Reproduce the line that contains "X167567843Y-63028634D02*" and every line after it through the end of the records, exactly, with nothing added.

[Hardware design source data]
------------------------------------------------------------
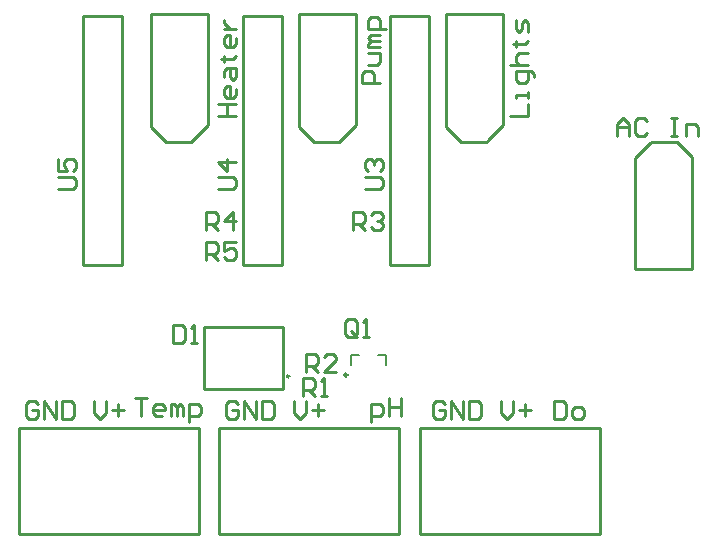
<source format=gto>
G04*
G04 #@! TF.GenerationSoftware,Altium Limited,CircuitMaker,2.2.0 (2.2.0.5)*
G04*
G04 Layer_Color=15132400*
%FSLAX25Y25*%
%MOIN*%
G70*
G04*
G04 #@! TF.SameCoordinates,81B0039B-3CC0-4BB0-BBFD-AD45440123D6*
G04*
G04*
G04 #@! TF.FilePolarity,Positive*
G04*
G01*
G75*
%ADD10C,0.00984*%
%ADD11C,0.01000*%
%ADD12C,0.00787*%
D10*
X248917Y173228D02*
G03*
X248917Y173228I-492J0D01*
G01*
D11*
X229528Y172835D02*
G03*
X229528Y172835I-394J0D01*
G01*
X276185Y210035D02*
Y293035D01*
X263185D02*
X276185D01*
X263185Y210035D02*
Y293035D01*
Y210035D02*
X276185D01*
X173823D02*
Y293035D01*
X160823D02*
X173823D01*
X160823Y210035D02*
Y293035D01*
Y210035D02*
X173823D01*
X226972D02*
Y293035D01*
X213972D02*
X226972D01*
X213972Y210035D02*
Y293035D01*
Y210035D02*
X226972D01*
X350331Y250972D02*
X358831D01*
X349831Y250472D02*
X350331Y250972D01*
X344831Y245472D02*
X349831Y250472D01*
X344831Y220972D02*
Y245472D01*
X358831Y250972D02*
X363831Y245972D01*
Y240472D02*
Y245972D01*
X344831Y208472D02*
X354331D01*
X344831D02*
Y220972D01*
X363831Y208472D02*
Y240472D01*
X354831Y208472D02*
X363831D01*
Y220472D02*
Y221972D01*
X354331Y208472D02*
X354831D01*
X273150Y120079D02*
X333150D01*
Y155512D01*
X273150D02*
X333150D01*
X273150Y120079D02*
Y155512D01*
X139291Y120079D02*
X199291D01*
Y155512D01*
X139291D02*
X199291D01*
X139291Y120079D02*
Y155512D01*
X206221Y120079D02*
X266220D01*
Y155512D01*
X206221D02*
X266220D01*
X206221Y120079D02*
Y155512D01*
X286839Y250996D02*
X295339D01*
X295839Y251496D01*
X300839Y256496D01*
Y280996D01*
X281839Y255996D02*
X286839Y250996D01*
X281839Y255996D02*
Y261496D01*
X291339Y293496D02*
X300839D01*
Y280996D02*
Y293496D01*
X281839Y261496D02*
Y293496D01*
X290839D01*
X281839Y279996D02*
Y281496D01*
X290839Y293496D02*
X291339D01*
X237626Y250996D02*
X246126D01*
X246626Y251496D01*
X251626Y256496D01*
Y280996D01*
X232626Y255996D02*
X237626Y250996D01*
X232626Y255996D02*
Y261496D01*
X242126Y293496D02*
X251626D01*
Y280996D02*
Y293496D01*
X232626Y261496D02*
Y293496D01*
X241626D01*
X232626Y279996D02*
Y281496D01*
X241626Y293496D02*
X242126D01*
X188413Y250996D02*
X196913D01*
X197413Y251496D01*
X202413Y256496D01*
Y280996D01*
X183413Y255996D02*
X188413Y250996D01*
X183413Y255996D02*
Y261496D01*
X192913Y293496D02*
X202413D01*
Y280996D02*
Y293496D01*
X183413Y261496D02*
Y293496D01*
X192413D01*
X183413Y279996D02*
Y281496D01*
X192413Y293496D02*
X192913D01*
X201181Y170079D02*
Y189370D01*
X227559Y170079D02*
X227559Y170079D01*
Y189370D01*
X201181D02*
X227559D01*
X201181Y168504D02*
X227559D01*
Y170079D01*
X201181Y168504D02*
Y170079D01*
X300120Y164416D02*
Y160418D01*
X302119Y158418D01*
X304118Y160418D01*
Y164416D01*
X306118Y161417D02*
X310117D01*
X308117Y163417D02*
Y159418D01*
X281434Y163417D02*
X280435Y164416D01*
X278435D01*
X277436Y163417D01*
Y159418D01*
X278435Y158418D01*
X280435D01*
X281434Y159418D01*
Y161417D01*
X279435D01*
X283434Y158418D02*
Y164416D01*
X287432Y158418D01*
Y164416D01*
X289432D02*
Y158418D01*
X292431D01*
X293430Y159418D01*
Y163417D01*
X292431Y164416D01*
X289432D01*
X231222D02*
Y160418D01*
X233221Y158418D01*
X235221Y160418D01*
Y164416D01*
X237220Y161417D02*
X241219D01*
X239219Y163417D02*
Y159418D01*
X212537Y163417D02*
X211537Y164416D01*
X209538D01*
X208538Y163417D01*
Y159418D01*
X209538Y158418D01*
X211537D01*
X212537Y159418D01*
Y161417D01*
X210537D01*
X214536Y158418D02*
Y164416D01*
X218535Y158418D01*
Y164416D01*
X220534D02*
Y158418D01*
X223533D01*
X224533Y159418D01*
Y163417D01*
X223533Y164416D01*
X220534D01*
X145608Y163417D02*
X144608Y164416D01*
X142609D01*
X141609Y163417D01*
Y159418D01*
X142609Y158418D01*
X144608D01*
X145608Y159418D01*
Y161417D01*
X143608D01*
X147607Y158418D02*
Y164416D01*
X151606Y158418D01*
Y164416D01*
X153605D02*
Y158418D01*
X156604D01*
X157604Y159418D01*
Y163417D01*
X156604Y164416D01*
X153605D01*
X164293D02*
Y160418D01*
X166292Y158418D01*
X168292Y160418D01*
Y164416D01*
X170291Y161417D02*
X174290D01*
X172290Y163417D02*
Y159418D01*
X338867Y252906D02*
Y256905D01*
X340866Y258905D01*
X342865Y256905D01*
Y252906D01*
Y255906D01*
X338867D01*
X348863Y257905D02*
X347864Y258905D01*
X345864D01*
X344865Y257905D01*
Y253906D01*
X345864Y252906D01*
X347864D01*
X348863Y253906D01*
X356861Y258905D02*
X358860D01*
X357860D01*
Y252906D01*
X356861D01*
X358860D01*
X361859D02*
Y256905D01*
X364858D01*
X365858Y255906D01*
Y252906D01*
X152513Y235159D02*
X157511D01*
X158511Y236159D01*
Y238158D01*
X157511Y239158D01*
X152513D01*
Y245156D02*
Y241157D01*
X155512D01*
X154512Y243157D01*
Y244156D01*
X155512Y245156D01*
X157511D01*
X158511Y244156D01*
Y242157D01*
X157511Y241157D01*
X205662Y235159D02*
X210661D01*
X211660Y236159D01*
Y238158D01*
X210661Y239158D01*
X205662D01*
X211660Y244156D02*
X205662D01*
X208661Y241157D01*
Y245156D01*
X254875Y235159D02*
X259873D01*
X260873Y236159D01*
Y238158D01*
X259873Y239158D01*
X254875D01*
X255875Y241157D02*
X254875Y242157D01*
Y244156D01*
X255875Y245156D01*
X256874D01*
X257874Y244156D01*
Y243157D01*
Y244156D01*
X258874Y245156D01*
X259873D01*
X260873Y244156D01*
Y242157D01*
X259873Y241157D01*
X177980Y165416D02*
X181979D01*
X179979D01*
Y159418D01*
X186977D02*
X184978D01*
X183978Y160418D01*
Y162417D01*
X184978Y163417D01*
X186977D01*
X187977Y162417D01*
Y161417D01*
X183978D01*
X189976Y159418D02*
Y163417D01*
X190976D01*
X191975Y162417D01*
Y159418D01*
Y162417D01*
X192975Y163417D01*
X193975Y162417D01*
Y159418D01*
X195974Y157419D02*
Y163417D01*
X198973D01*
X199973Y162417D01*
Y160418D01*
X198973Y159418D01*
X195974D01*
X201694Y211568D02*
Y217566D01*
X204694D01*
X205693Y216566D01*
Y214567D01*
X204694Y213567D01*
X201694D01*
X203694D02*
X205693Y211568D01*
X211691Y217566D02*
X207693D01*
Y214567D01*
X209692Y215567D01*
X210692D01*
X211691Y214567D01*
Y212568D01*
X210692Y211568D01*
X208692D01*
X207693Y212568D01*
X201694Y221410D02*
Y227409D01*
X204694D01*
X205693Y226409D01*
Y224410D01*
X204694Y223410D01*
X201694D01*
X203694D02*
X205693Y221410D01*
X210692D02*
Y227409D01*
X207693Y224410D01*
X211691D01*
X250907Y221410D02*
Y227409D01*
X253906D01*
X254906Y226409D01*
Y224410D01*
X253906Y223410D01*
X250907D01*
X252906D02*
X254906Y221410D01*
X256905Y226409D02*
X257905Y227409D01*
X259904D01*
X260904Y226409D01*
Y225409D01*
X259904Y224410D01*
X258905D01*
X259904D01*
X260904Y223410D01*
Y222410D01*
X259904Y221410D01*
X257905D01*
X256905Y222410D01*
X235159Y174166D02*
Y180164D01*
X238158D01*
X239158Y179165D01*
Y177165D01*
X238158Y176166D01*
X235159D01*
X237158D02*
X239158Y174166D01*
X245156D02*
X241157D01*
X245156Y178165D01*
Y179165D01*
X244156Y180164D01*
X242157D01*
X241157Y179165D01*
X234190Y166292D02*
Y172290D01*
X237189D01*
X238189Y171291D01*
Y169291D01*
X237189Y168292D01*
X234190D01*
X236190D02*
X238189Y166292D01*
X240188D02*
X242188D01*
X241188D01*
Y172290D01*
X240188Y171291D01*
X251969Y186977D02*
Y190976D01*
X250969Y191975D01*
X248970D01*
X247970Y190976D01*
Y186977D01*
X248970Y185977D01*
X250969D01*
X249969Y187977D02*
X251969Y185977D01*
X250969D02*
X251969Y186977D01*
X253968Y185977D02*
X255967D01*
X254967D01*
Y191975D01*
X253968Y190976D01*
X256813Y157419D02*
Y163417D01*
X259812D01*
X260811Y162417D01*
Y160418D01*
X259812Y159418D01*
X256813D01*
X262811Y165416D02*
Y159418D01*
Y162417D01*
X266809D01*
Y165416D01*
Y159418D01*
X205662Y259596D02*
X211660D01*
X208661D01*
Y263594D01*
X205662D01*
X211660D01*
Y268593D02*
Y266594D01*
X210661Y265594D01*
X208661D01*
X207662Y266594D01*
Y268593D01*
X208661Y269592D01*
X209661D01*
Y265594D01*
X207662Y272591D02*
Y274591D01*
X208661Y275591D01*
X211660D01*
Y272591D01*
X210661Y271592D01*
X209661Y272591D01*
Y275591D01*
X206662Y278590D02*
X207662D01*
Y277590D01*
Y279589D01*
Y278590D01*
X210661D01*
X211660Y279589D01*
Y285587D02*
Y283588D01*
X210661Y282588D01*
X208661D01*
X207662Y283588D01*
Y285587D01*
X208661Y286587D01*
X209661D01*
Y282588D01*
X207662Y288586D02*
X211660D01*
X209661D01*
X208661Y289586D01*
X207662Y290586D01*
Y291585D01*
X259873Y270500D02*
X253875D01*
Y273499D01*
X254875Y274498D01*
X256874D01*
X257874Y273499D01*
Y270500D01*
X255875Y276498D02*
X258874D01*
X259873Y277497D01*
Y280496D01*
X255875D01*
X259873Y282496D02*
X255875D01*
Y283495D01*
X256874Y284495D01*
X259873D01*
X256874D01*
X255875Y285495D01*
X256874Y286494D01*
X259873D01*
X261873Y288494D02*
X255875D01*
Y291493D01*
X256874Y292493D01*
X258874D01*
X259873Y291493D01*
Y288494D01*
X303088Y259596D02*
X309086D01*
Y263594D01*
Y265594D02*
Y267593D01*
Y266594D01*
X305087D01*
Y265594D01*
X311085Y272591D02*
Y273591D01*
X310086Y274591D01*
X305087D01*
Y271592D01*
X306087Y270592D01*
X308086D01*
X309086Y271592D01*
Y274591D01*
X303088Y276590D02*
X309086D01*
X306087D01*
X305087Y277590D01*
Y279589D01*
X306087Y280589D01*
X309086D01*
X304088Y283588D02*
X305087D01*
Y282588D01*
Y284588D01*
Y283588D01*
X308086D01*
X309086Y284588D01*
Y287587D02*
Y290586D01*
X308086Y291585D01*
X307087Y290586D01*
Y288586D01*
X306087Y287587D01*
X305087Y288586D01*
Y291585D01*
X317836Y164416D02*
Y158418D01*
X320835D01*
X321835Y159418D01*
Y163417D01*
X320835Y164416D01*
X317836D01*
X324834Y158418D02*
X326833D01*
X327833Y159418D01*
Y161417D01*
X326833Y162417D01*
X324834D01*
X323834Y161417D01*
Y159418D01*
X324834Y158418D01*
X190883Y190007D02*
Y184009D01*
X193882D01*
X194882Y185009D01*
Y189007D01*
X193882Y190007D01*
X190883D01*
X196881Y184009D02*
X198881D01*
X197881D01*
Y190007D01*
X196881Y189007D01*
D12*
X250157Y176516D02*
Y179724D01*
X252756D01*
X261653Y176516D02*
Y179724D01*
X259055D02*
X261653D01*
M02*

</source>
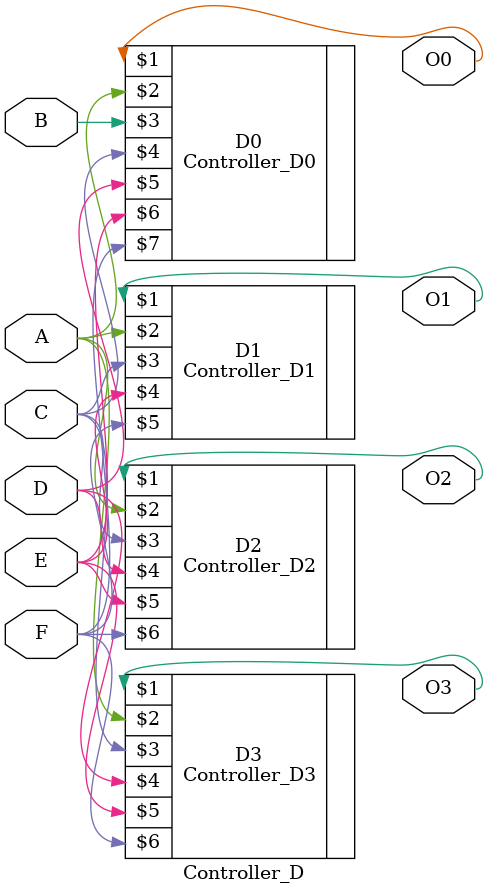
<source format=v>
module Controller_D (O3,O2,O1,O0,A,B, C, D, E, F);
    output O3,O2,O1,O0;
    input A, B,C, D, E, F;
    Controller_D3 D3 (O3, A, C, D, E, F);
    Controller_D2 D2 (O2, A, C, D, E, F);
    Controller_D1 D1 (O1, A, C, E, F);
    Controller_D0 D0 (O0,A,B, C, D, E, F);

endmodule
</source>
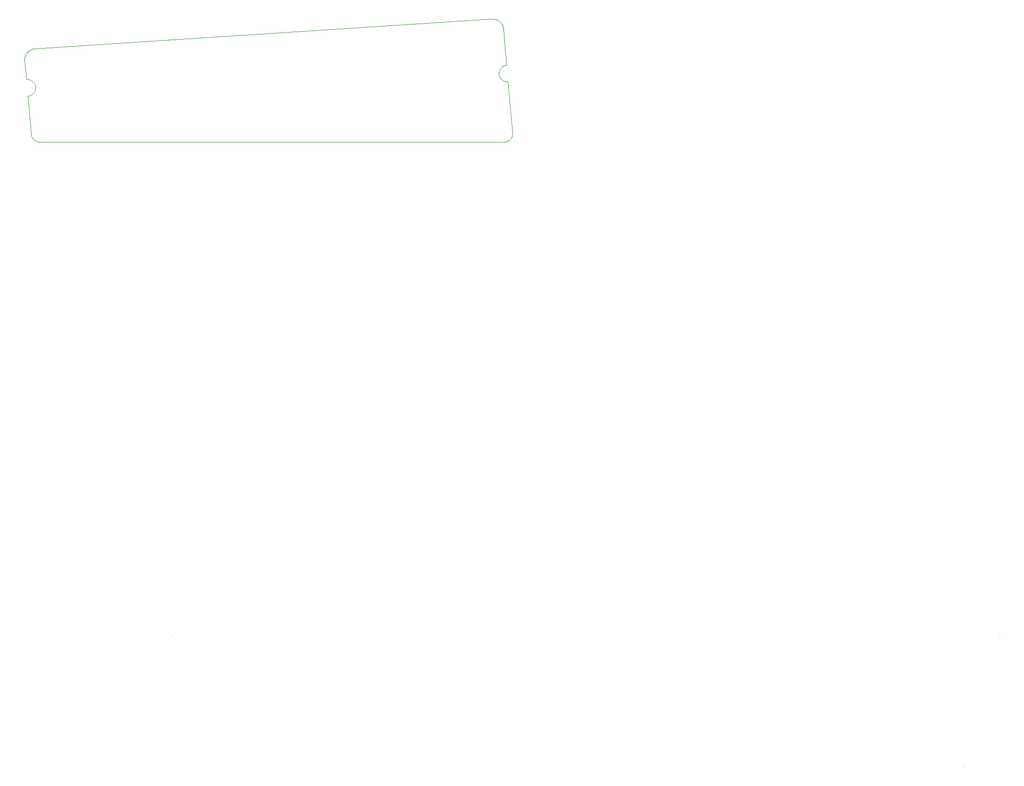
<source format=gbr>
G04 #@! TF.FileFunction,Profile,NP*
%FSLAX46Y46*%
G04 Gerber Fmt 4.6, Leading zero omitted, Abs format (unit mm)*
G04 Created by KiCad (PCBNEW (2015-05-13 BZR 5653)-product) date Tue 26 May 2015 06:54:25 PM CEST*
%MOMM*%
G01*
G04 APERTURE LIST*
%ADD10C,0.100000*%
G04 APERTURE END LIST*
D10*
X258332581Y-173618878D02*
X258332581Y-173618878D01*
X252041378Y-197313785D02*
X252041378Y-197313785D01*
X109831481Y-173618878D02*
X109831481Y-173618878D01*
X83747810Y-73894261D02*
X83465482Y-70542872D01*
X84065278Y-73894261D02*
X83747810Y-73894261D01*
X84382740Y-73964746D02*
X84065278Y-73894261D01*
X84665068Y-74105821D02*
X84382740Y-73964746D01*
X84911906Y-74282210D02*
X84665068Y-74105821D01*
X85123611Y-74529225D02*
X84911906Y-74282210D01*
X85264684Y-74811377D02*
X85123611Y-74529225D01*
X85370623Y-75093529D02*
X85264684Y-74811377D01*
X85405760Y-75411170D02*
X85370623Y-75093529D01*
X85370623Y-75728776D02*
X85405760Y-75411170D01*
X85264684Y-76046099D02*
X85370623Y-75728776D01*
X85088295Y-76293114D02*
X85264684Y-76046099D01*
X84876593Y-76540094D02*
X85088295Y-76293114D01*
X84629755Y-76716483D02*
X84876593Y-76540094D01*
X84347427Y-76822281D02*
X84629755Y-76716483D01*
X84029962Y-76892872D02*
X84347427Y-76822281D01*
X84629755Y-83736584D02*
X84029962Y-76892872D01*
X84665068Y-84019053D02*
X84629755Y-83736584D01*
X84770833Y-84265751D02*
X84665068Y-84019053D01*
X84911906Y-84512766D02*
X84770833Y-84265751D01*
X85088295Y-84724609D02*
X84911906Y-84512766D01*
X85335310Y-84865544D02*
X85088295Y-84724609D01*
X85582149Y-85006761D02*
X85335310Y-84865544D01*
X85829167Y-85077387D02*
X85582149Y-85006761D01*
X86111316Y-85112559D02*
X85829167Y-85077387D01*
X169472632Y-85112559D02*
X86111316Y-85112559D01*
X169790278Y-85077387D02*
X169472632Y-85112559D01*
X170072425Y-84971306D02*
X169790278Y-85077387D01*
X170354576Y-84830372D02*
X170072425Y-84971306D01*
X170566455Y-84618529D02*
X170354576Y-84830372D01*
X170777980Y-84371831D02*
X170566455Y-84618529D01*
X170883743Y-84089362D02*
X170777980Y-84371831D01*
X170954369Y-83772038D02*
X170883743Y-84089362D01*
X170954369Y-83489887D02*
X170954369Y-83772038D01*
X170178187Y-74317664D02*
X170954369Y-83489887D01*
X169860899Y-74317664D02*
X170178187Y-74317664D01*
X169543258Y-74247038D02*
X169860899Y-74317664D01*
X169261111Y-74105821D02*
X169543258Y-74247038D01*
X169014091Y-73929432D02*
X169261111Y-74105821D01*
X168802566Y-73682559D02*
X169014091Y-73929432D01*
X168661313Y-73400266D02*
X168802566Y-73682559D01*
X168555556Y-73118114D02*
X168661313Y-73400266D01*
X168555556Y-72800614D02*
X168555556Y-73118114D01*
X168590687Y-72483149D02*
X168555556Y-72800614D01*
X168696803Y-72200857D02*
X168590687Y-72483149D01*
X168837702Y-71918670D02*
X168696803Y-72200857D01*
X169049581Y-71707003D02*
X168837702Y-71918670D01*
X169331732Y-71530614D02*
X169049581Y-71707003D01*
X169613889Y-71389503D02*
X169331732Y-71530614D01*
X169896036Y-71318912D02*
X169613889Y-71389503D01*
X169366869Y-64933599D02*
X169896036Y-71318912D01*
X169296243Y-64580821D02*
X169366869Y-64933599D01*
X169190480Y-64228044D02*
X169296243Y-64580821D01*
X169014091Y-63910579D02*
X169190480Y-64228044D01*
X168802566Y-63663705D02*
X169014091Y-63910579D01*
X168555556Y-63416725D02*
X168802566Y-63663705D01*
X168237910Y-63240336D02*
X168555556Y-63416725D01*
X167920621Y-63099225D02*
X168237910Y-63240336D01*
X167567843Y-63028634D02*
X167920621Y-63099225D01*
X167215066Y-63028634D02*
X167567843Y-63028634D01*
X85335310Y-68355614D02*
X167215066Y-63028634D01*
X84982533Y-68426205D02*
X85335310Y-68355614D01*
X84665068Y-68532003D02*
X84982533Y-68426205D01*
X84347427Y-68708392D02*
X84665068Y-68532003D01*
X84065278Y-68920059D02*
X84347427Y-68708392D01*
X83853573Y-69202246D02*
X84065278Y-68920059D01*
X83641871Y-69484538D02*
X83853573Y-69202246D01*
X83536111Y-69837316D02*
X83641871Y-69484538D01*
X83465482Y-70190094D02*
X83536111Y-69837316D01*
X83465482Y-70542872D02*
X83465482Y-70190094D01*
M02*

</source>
------------------------------------------------------------
OUTPUT BELOW -
X167567843Y-63028634D02*
X167920621Y-63099225D01*
X167215066Y-63028634D02*
X167567843Y-63028634D01*
X85335310Y-68355614D02*
X167215066Y-63028634D01*
X84982533Y-68426205D02*
X85335310Y-68355614D01*
X84665068Y-68532003D02*
X84982533Y-68426205D01*
X84347427Y-68708392D02*
X84665068Y-68532003D01*
X84065278Y-68920059D02*
X84347427Y-68708392D01*
X83853573Y-69202246D02*
X84065278Y-68920059D01*
X83641871Y-69484538D02*
X83853573Y-69202246D01*
X83536111Y-69837316D02*
X83641871Y-69484538D01*
X83465482Y-70190094D02*
X83536111Y-69837316D01*
X83465482Y-70542872D02*
X83465482Y-70190094D01*
M02*

</source>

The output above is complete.